## Exercise input
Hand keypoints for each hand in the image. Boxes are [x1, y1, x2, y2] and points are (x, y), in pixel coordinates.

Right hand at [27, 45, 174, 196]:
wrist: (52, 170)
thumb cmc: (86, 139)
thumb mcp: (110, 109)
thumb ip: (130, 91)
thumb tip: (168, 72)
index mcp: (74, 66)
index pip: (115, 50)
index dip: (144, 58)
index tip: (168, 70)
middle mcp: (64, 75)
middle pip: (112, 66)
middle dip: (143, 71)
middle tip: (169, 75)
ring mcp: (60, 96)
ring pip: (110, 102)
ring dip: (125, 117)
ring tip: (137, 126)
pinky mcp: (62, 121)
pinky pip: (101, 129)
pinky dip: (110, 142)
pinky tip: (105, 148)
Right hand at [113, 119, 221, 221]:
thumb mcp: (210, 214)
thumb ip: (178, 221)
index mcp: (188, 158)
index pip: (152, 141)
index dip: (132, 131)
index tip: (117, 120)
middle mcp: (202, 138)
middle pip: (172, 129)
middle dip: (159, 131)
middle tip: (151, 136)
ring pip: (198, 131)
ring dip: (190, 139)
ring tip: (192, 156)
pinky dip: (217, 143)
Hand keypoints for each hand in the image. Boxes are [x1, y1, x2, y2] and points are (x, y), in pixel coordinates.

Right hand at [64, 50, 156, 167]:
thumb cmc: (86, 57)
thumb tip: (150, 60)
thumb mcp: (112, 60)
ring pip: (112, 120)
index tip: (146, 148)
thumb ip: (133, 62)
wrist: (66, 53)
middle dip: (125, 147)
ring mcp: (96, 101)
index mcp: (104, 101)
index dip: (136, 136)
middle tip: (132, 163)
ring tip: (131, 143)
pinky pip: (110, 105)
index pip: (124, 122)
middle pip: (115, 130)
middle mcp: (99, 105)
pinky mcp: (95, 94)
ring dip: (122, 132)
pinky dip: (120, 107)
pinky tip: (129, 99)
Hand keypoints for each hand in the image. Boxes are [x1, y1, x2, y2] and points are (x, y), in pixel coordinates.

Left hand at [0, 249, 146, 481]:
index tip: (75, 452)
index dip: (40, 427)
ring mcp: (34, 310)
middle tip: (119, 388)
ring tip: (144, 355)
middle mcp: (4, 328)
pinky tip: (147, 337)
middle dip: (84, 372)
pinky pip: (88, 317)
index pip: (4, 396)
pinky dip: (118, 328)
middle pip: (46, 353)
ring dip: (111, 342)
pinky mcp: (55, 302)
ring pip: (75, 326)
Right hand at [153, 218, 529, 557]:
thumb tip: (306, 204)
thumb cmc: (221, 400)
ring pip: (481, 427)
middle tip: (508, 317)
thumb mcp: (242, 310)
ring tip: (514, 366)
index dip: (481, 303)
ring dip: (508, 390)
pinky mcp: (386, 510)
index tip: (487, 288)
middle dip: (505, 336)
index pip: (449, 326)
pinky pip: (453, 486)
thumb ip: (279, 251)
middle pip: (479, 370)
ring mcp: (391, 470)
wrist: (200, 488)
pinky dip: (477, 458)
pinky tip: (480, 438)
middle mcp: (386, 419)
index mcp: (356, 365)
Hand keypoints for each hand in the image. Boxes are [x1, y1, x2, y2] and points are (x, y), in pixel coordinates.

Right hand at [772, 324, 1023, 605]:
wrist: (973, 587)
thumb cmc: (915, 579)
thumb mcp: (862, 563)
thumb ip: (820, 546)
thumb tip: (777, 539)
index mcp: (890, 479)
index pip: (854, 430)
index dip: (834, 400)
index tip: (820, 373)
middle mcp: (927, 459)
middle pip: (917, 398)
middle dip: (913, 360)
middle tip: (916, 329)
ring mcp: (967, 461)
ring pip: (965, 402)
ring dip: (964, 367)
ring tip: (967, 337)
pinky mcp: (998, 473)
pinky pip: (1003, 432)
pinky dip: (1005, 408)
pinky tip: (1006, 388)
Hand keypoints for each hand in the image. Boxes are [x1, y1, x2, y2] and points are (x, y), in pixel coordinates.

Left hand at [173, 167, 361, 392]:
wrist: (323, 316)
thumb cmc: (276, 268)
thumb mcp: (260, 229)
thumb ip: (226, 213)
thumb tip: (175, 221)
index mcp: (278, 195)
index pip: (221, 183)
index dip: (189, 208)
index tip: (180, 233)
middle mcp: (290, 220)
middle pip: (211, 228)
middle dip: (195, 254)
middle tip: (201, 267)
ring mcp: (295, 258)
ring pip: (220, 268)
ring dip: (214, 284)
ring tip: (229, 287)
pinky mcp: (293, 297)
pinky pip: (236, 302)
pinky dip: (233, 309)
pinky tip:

## Aim of the task
Please give again only the lines from the start of the material through the line holding "ring mcp: (60, 96)", exactly as they are written.

## Your response
Hand keypoints for each hand in the image. Boxes are [x1, y1, x2, y2] and points are (x, y), in pixel coordinates.

Right hand at [27, 45, 174, 196]:
wrist: (52, 170)
thumb cmc: (86, 139)
thumb mcp: (110, 109)
thumb ip: (130, 91)
thumb tip: (168, 72)
index mcp: (74, 66)
index pip: (115, 50)
index dip: (144, 58)
index tip: (168, 70)
middle mcp: (64, 75)
middle pip: (112, 66)
middle dip: (143, 71)
middle tip: (169, 75)
ring mcp: (60, 96)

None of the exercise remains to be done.